Two separate House committees on Thursday announced plans to examine the power of the major tech platforms. The three executives will testify in March, while a House antitrust panel announced hearings to consider legislation that could curb the companies’ dominance.

Facebook CEO Mark Zuckerberg, Alphabet CEO Sundar Pichai and Twitter CEO Jack Dorsey will appear virtually at a March 25 hearing before a House Energy and Commerce joint subcommittee hearing on online misinformation and disinformation.

The hearings by the House antitrust panel, which are slated to start next week, stem from a 16-month investigation of the tech industry that determined companies like Google and Amazon.com Inc. are using their power to thwart competition in digital markets.

“For too long, the dominance of a handful of gatekeepers online has wreaked havoc on competition, suppressed innovation, and weakened entrepreneurship,” Rep.

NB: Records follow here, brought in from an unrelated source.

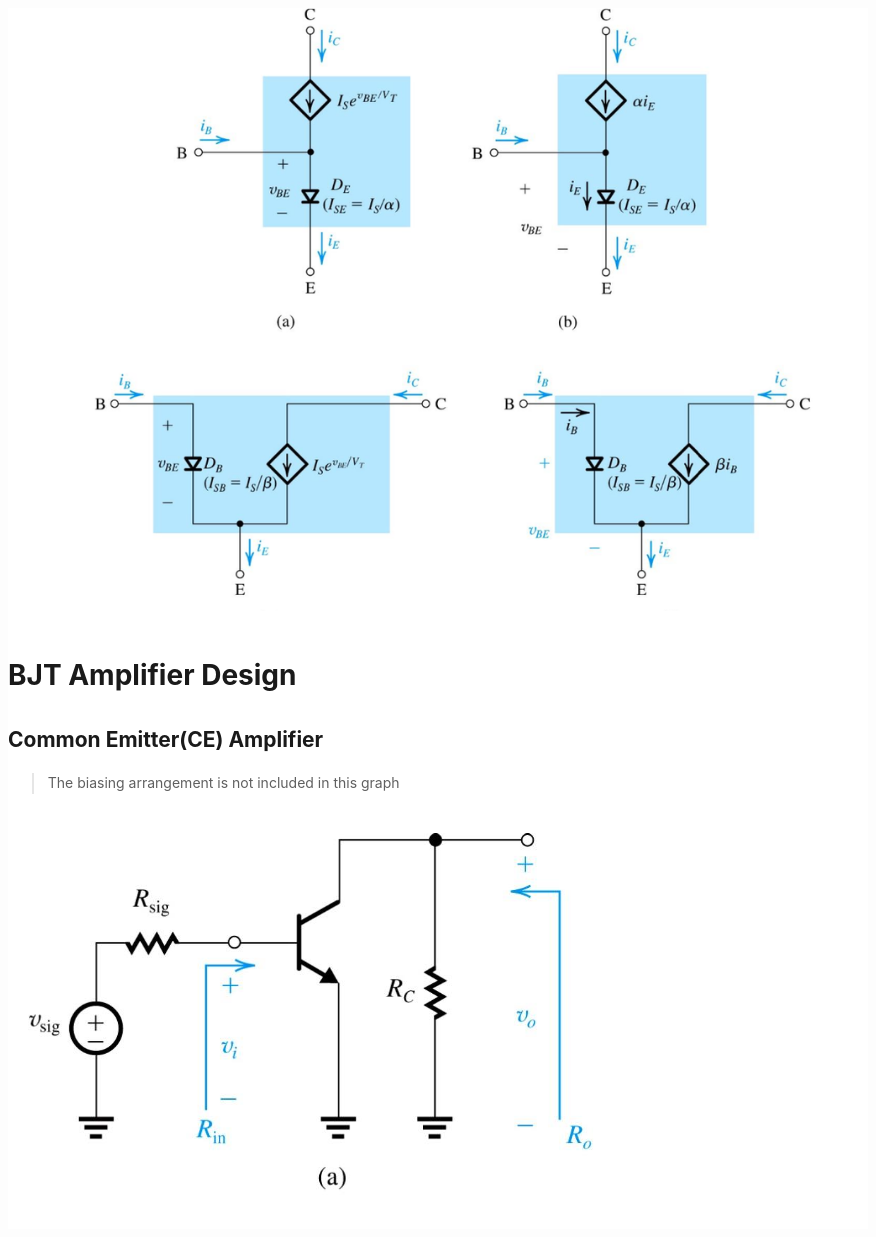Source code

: ![](./assets/imgs/5-activemodecircuit.png)

# BJT Amplifier Design
## Common Emitter(CE) Amplifier
> The biasing arrangement is not included in this graph

![](./assets/imgs/5-commonemitteramplifier.png)
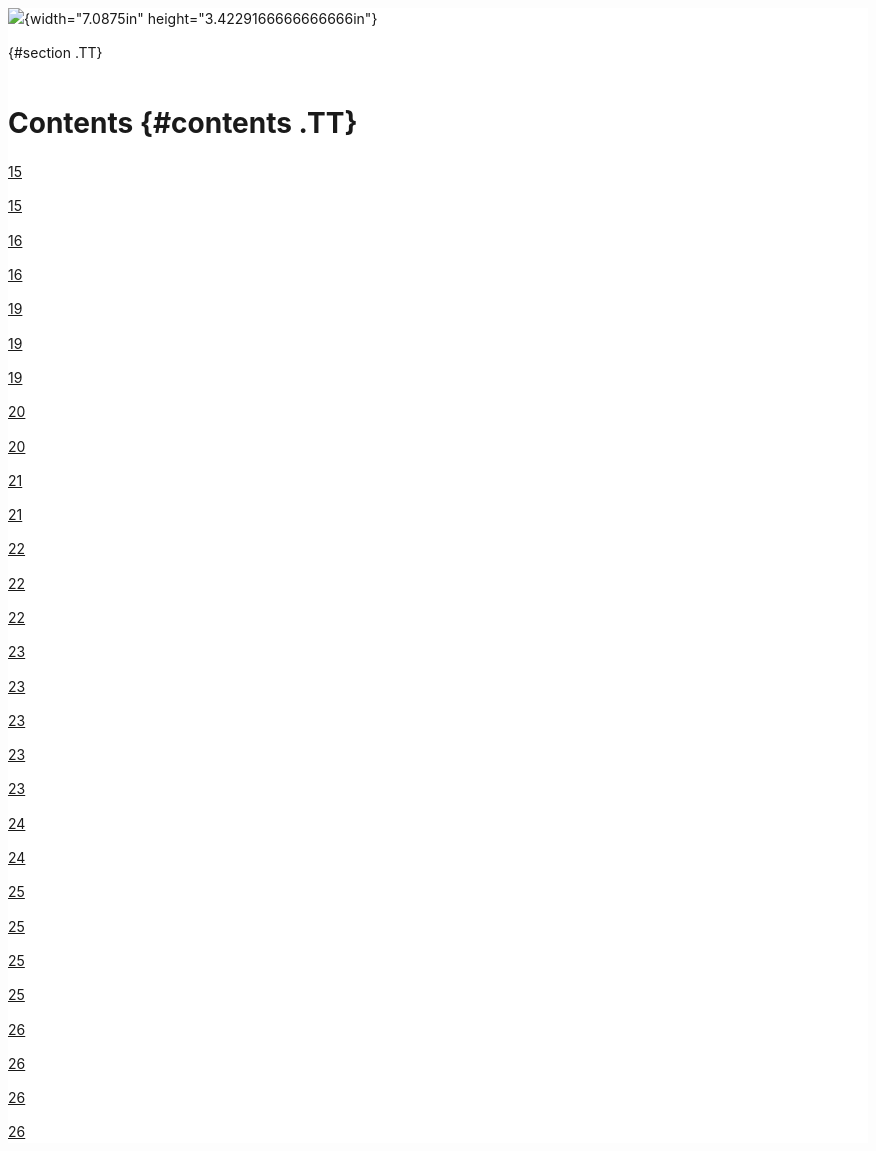 ![](media/image1.jpeg){width="7.0875in" height="3.4229166666666666in"}

  {#section .TT}

Contents {#contents .TT}
========

[15](#foreword)

[15](#introduction)

[16](#scope)

[16](#references)

[19](#definitions-abbreviations-and-conventions)

[19](#definitions)

[19](#abbreviations)

[20](#conventions)

[20](#overview)

[21](#system-description)

[21](#overview-1)

[22](#service-access)

[22](#protocols)

[22](#general)

[23](#partial-file-handling)

[23](#progressive-download-over-http)

[23](#general-1)

[23](#progressive-download)

[23](#gpp-file-format-profiles)

[24](#gpp-dynamic-adaptive-streaming-over-http)

[24](#system-description-1)

[25](#gp-dash-client-model)

[25](#gp-dash-profiles)

[25](#general-2)

[25](#gpp-adaptive-http-streaming-release-9-ahs)

[26](#gp-dash-release-10-profile)

[26](#introduction-1)

[26](#gp-dash-release-11-multiview-stereoscopic-3d-video-profile)

[26](#gp-dash-release-11-frame-packed-stereoscopic-3d-video-profile)
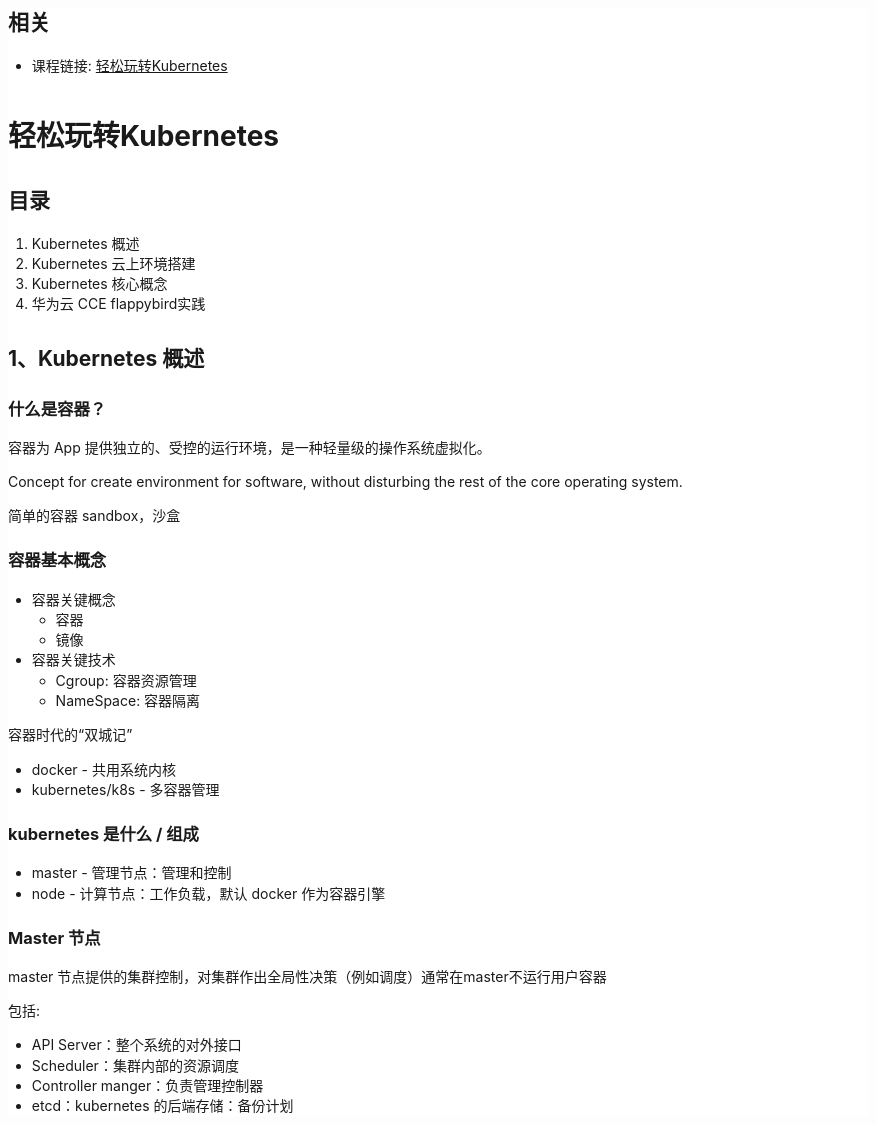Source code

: ## 相关

- 课程链接: [轻松玩转Kubernetes](https://edu.huaweicloud.com/certifications/32f661c5c9a142c8ad3ef050cce337a2)

# 轻松玩转Kubernetes

## 目录

1. Kubernetes 概述
2.  Kubernetes 云上环境搭建
3.  Kubernetes 核心概念
4. 华为云 CCE flappybird实践

## 1、Kubernetes 概述

### 什么是容器？

容器为 App 提供独立的、受控的运行环境，是一种轻量级的操作系统虚拟化。

Concept for create environment for software, without disturbing the rest of the core operating system.

简单的容器 sandbox，沙盒

### 容器基本概念

- 容器关键概念
  - 容器
  - 镜像
- 容器关键技术
  - Cgroup: 容器资源管理
  - NameSpace: 容器隔离

容器时代的“双城记”

- docker - 共用系统内核
- kubernetes/k8s - 多容器管理

### kubernetes 是什么 / 组成

- master - 管理节点：管理和控制
- node - 计算节点：工作负载，默认 docker 作为容器引擎

### Master 节点

master 节点提供的集群控制，对集群作出全局性决策（例如调度）通常在master不运行用户容器

包括:
- API Server：整个系统的对外接口
- Scheduler：集群内部的资源调度
- Controller manger：负责管理控制器
- etcd：kubernetes 的后端存储：备份计划
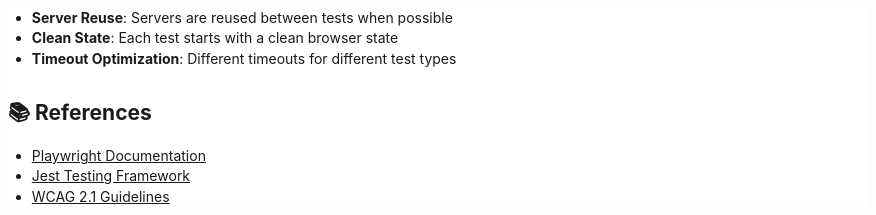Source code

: - **Server Reuse**: Servers are reused between tests when possible
- **Clean State**: Each test starts with a clean browser state
- **Timeout Optimization**: Different timeouts for different test types

## 📚 References

- [Playwright Documentation](https://playwright.dev/)
- [Jest Testing Framework](https://jestjs.io/)
- [WCAG 2.1 Guidelines](https://www.w3.org/WAI/WCAG21/quickref/)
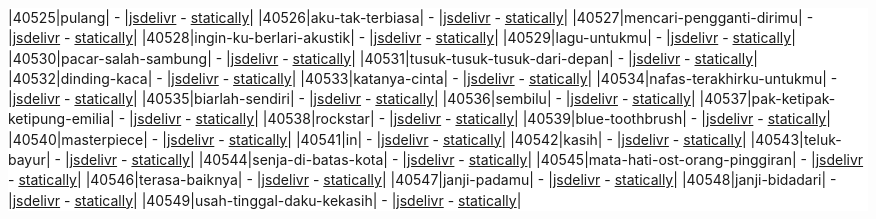 |40525|pulang| - |[jsdelivr](https://cdn.jsdelivr.net/gh/dbchord/c4-3-6/40001-45000/40501-41000/pulang.png) - [statically](https://cdn.statically.io/gh/dbchord/c4-3-6/i/40001-45000/40501-41000/pulang.png)|
|40526|aku-tak-terbiasa| - |[jsdelivr](https://cdn.jsdelivr.net/gh/dbchord/c4-3-6/40001-45000/40501-41000/aku-tak-terbiasa.png) - [statically](https://cdn.statically.io/gh/dbchord/c4-3-6/i/40001-45000/40501-41000/aku-tak-terbiasa.png)|
|40527|mencari-pengganti-dirimu| - |[jsdelivr](https://cdn.jsdelivr.net/gh/dbchord/c4-3-6/40001-45000/40501-41000/mencari-pengganti-dirimu.png) - [statically](https://cdn.statically.io/gh/dbchord/c4-3-6/i/40001-45000/40501-41000/mencari-pengganti-dirimu.png)|
|40528|ingin-ku-berlari-akustik| - |[jsdelivr](https://cdn.jsdelivr.net/gh/dbchord/c4-3-6/40001-45000/40501-41000/ingin-ku-berlari-akustik.png) - [statically](https://cdn.statically.io/gh/dbchord/c4-3-6/i/40001-45000/40501-41000/ingin-ku-berlari-akustik.png)|
|40529|lagu-untukmu| - |[jsdelivr](https://cdn.jsdelivr.net/gh/dbchord/c4-3-6/40001-45000/40501-41000/lagu-untukmu.png) - [statically](https://cdn.statically.io/gh/dbchord/c4-3-6/i/40001-45000/40501-41000/lagu-untukmu.png)|
|40530|pacar-salah-sambung| - |[jsdelivr](https://cdn.jsdelivr.net/gh/dbchord/c4-3-6/40001-45000/40501-41000/pacar-salah-sambung.png) - [statically](https://cdn.statically.io/gh/dbchord/c4-3-6/i/40001-45000/40501-41000/pacar-salah-sambung.png)|
|40531|tusuk-tusuk-tusuk-dari-depan| - |[jsdelivr](https://cdn.jsdelivr.net/gh/dbchord/c4-3-6/40001-45000/40501-41000/tusuk-tusuk-tusuk-dari-depan.png) - [statically](https://cdn.statically.io/gh/dbchord/c4-3-6/i/40001-45000/40501-41000/tusuk-tusuk-tusuk-dari-depan.png)|
|40532|dinding-kaca| - |[jsdelivr](https://cdn.jsdelivr.net/gh/dbchord/c4-3-6/40001-45000/40501-41000/dinding-kaca.png) - [statically](https://cdn.statically.io/gh/dbchord/c4-3-6/i/40001-45000/40501-41000/dinding-kaca.png)|
|40533|katanya-cinta| - |[jsdelivr](https://cdn.jsdelivr.net/gh/dbchord/c4-3-6/40001-45000/40501-41000/katanya-cinta.png) - [statically](https://cdn.statically.io/gh/dbchord/c4-3-6/i/40001-45000/40501-41000/katanya-cinta.png)|
|40534|nafas-terakhirku-untukmu| - |[jsdelivr](https://cdn.jsdelivr.net/gh/dbchord/c4-3-6/40001-45000/40501-41000/nafas-terakhirku-untukmu.png) - [statically](https://cdn.statically.io/gh/dbchord/c4-3-6/i/40001-45000/40501-41000/nafas-terakhirku-untukmu.png)|
|40535|biarlah-sendiri| - |[jsdelivr](https://cdn.jsdelivr.net/gh/dbchord/c4-3-6/40001-45000/40501-41000/biarlah-sendiri.png) - [statically](https://cdn.statically.io/gh/dbchord/c4-3-6/i/40001-45000/40501-41000/biarlah-sendiri.png)|
|40536|sembilu| - |[jsdelivr](https://cdn.jsdelivr.net/gh/dbchord/c4-3-6/40001-45000/40501-41000/sembilu.png) - [statically](https://cdn.statically.io/gh/dbchord/c4-3-6/i/40001-45000/40501-41000/sembilu.png)|
|40537|pak-ketipak-ketipung-emilia| - |[jsdelivr](https://cdn.jsdelivr.net/gh/dbchord/c4-3-6/40001-45000/40501-41000/pak-ketipak-ketipung-emilia.png) - [statically](https://cdn.statically.io/gh/dbchord/c4-3-6/i/40001-45000/40501-41000/pak-ketipak-ketipung-emilia.png)|
|40538|rockstar| - |[jsdelivr](https://cdn.jsdelivr.net/gh/dbchord/c4-3-6/40001-45000/40501-41000/rockstar.png) - [statically](https://cdn.statically.io/gh/dbchord/c4-3-6/i/40001-45000/40501-41000/rockstar.png)|
|40539|blue-toothbrush| - |[jsdelivr](https://cdn.jsdelivr.net/gh/dbchord/c4-3-6/40001-45000/40501-41000/blue-toothbrush.png) - [statically](https://cdn.statically.io/gh/dbchord/c4-3-6/i/40001-45000/40501-41000/blue-toothbrush.png)|
|40540|masterpiece| - |[jsdelivr](https://cdn.jsdelivr.net/gh/dbchord/c4-3-6/40001-45000/40501-41000/masterpiece.png) - [statically](https://cdn.statically.io/gh/dbchord/c4-3-6/i/40001-45000/40501-41000/masterpiece.png)|
|40541|in| - |[jsdelivr](https://cdn.jsdelivr.net/gh/dbchord/c4-3-6/40001-45000/40501-41000/in.png) - [statically](https://cdn.statically.io/gh/dbchord/c4-3-6/i/40001-45000/40501-41000/in.png)|
|40542|kasih| - |[jsdelivr](https://cdn.jsdelivr.net/gh/dbchord/c4-3-6/40001-45000/40501-41000/kasih.png) - [statically](https://cdn.statically.io/gh/dbchord/c4-3-6/i/40001-45000/40501-41000/kasih.png)|
|40543|teluk-bayur| - |[jsdelivr](https://cdn.jsdelivr.net/gh/dbchord/c4-3-6/40001-45000/40501-41000/teluk-bayur.png) - [statically](https://cdn.statically.io/gh/dbchord/c4-3-6/i/40001-45000/40501-41000/teluk-bayur.png)|
|40544|senja-di-batas-kota| - |[jsdelivr](https://cdn.jsdelivr.net/gh/dbchord/c4-3-6/40001-45000/40501-41000/senja-di-batas-kota.png) - [statically](https://cdn.statically.io/gh/dbchord/c4-3-6/i/40001-45000/40501-41000/senja-di-batas-kota.png)|
|40545|mata-hati-ost-orang-pinggiran| - |[jsdelivr](https://cdn.jsdelivr.net/gh/dbchord/c4-3-6/40001-45000/40501-41000/mata-hati-ost-orang-pinggiran.png) - [statically](https://cdn.statically.io/gh/dbchord/c4-3-6/i/40001-45000/40501-41000/mata-hati-ost-orang-pinggiran.png)|
|40546|terasa-baiknya| - |[jsdelivr](https://cdn.jsdelivr.net/gh/dbchord/c4-3-6/40001-45000/40501-41000/terasa-baiknya.png) - [statically](https://cdn.statically.io/gh/dbchord/c4-3-6/i/40001-45000/40501-41000/terasa-baiknya.png)|
|40547|janji-padamu| - |[jsdelivr](https://cdn.jsdelivr.net/gh/dbchord/c4-3-6/40001-45000/40501-41000/janji-padamu.png) - [statically](https://cdn.statically.io/gh/dbchord/c4-3-6/i/40001-45000/40501-41000/janji-padamu.png)|
|40548|janji-bidadari| - |[jsdelivr](https://cdn.jsdelivr.net/gh/dbchord/c4-3-6/40001-45000/40501-41000/janji-bidadari.png) - [statically](https://cdn.statically.io/gh/dbchord/c4-3-6/i/40001-45000/40501-41000/janji-bidadari.png)|
|40549|usah-tinggal-daku-kekasih| - |[jsdelivr](https://cdn.jsdelivr.net/gh/dbchord/c4-3-6/40001-45000/40501-41000/usah-tinggal-daku-kekasih.png) - [statically](https://cdn.statically.io/gh/dbchord/c4-3-6/i/40001-45000/40501-41000/usah-tinggal-daku-kekasih.png)|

David Cicilline, D-R.I., who chairs the panel, said in a statement. “I pledged to undertake a series of legislative reforms to restore competition online and to strengthen the antitrust laws. I look forward to working on a bipartisan basis to do just that.”

The hearings will kick off Thursday and focus on addressing gatekeeper power and lowering barriers to competition online, according to the committee. Additional hearings will look at modernizing antitrust laws used to police mergers and anticompetitve conduct.

A committee spokeswoman said a list of witnesses wasn’t yet available.

The House move to examine potential changes to antitrust laws comes as Sen. Amy Klobuchar of Minnesota introduced legislation in the Senate to target large mergers and dominant companies.

Zuckerberg and Dorsey testified before the Senate Judiciary Committee in November about content moderation and their role in political discourse.

At that hearing, the chief executives were hit with Republican complaints that the companies silence conservatives, while Democrats expressed worries about the proliferation of misinformation and hate speech on the platforms. The companies have consistently denied any bias against conservatives or their viewpoints.

The CEOs did say that companies should be more transparent about what kinds of posts they remove. Zuckerberg suggested that tech companies should have to meet certain standards for removing content as part of any changes to regulation.

Zuckerberg and Pichai also testified before Cicilline’s panel last July, along with Amazon’s Jeff Bezos and Tim Cook of Apple Inc., during a five-hour hearing into their market power.